Asado y caballos






















 
“Pero si queda en Beauchef”, le decía convencida y equivocadamente a mi pololo hasta que me explicó que el Club Hípico no es lo mismo que el Hipódromo Chile, pues este último queda en Renca. Tampoco entendía dónde se haría el asado de cumpleaños al que nos invitaron, así que ante una novedad pesqué mi cámara y nos subimos al auto. Después de equivocarnos dos veces en la entrada, la tercera era la vencida. “Chuta, hay que pagar”, me dijo buscando plata. Nuestra entrada valía cien él, cien yo y otros cien pesos por el auto. Pagamos y seguimos el camino de tierra. Pasamos sobre la pista de carrera y lo entendimos todo: En el medio de la pista un día primaveral nos esperaba con quinchos, olor a fiestas patrias en octubre, niños jugando por todas partes y los no tan niños empinándose las botellas de cervezas. Cada familia agrupada bajo una malla de kiwi verde y disfrutando de la tarde sabatina. Encontramos nuestro cumpleaños y pese a no ser la temporada, nos esperaba un rico ponche de chirimoya. Estar ahí era como vivir en una fonda permanente, donde se vendía borgoña, terremotos y volantines.

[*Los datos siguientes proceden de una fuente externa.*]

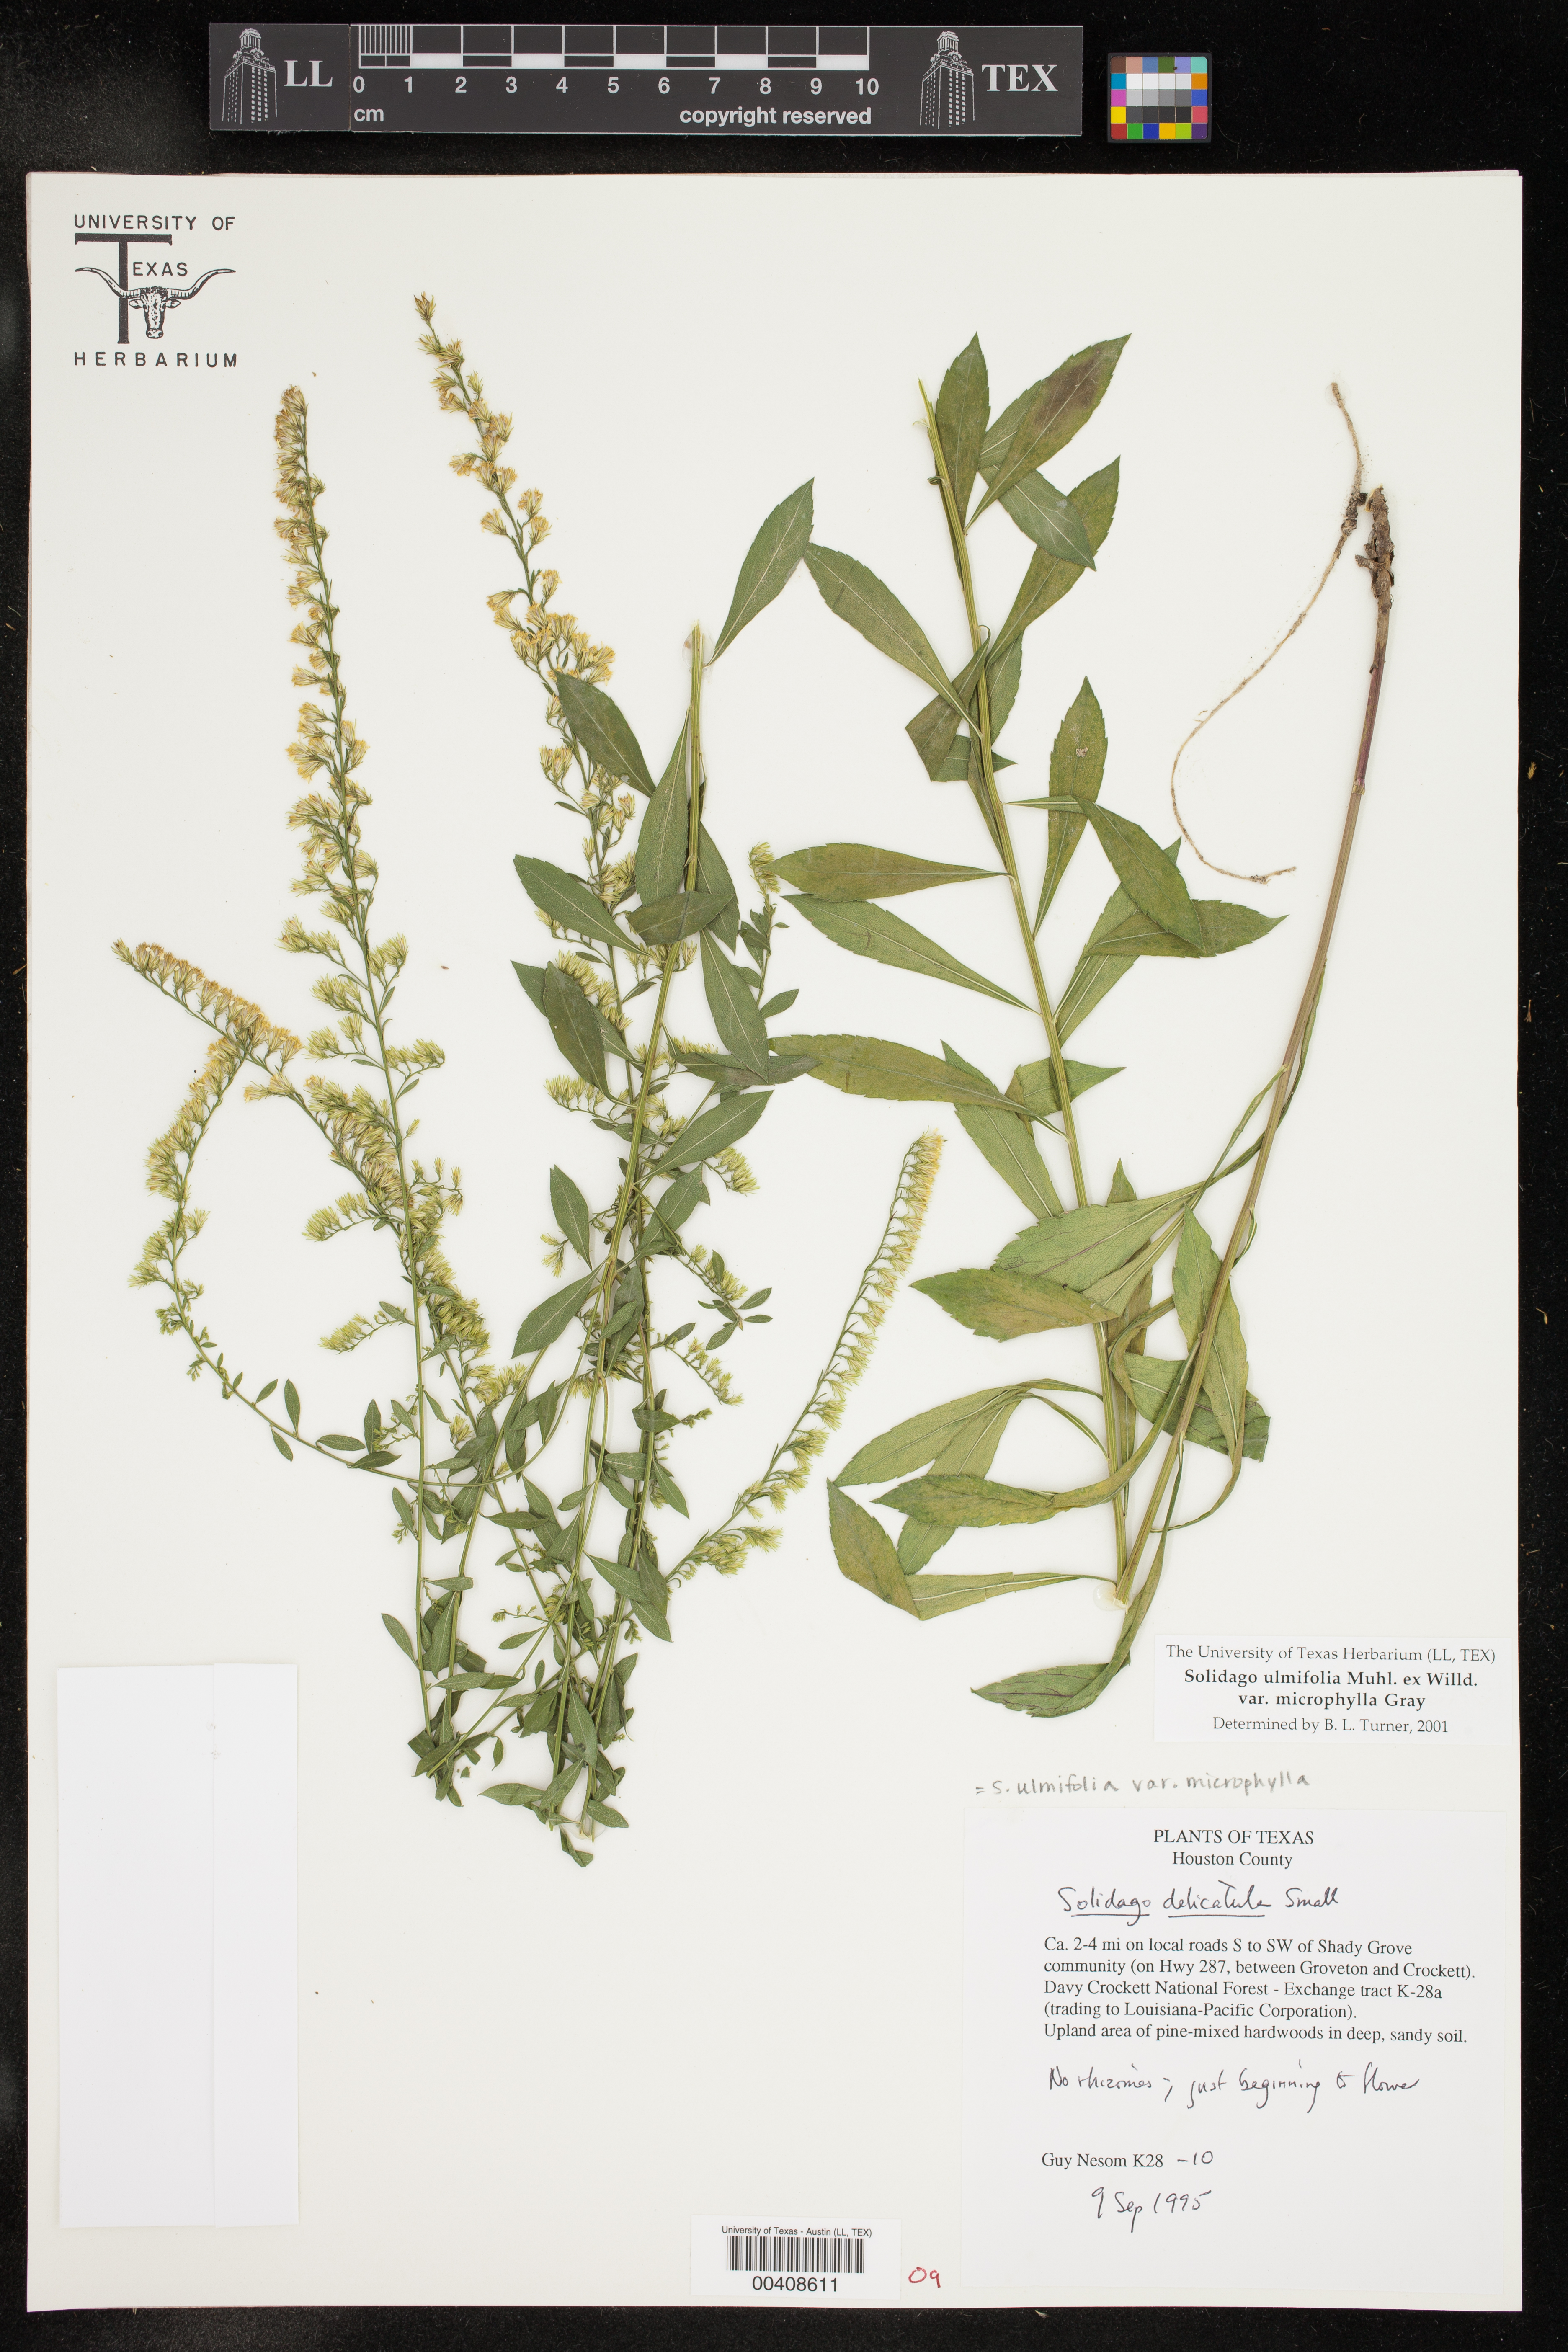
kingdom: Plantae
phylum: Tracheophyta
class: Magnoliopsida
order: Asterales
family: Asteraceae
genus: Solidago
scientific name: Solidago delicatula
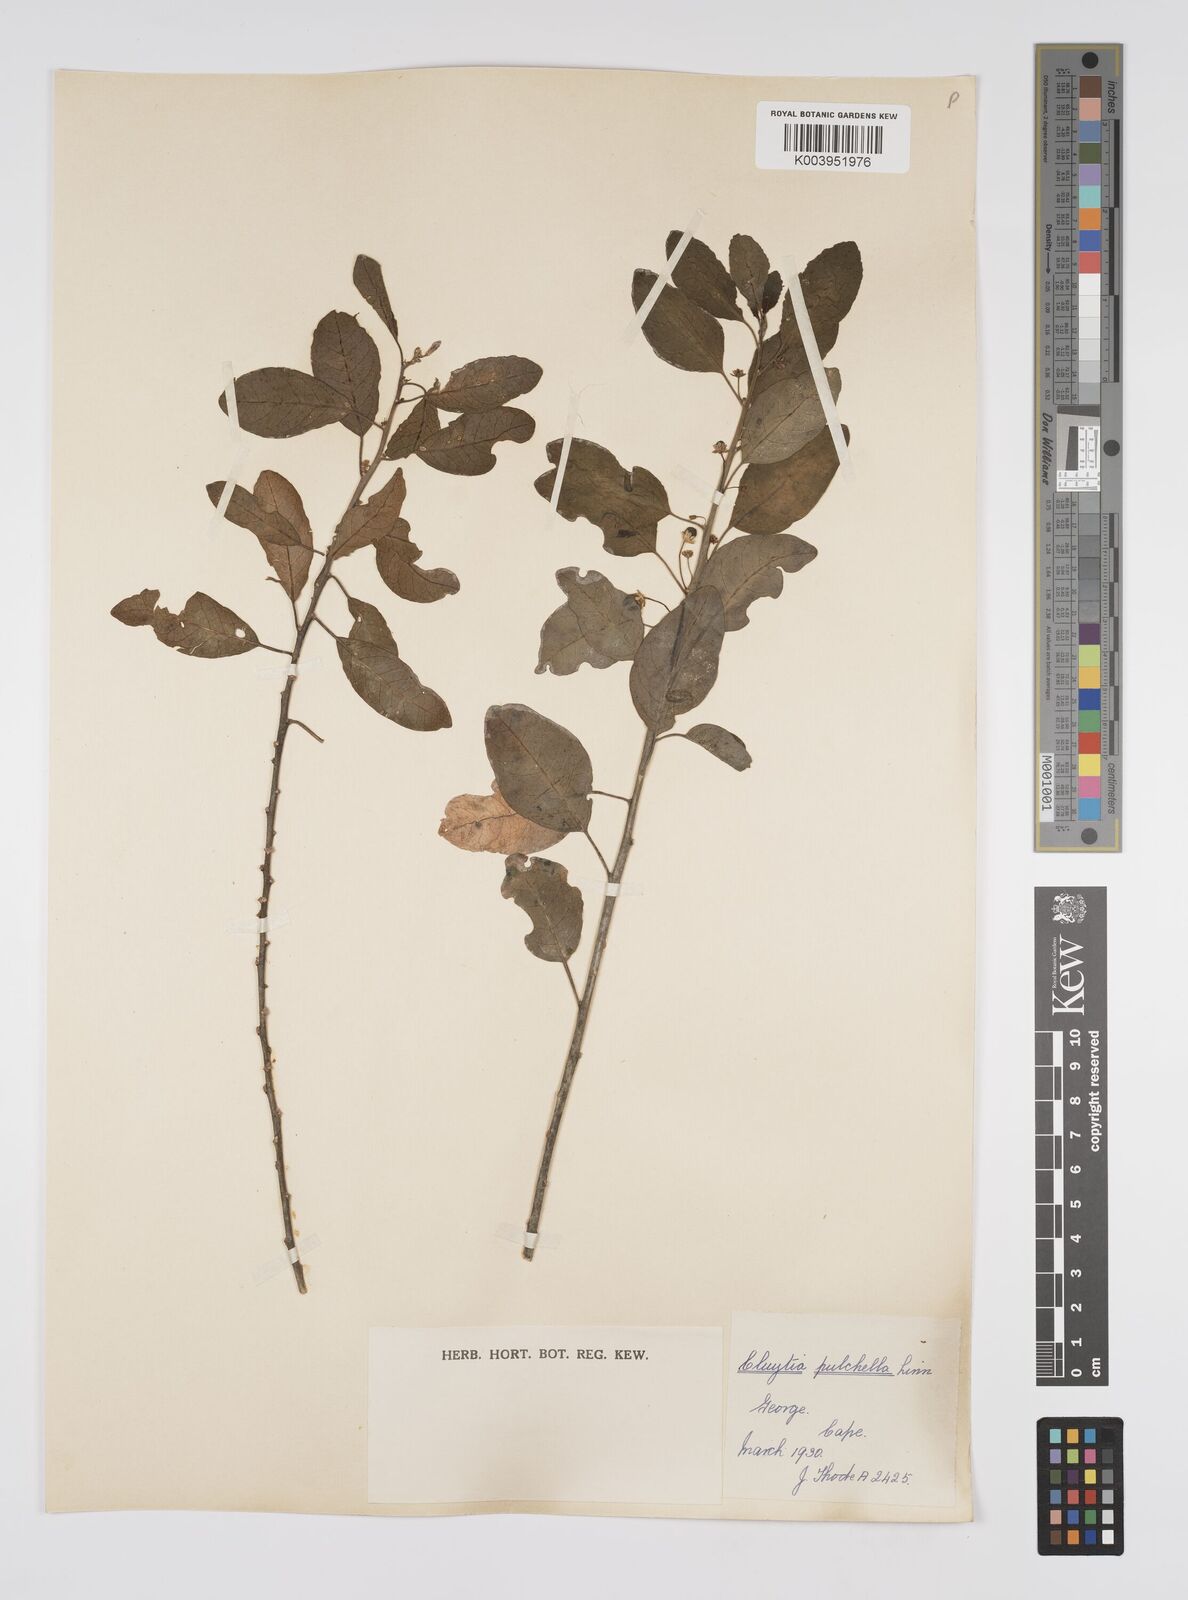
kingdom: Plantae
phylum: Tracheophyta
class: Magnoliopsida
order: Malpighiales
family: Peraceae
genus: Clutia
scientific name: Clutia pulchella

“Va a empezar la carrera”, nos advirtieron, así que corrimos a la meta y nos sentamos en unas graderías como el resto de los interesados en ella. Nuestro puesto era el más popular, “el sector  gratis”, mientras que frente a nosotros otro público miraba la carrera desde unas lindas tribunas con butacas y zafando el calor con un techo donde de lejos se divisaba un pituco restaurant.   

Nunca he sido fanática de las apuestas y menos de las carreras, porque a mis padres no les gusta y principalmente porque no sé hacerlo. Sólo me divertí de ver a los caballos llegar, pero ¿quién ganó? Sepa moya, creo haberme fijado mucho más en lo levantado que tenían los jinetes sus pompas. Sin embargo, fue una buena tarde.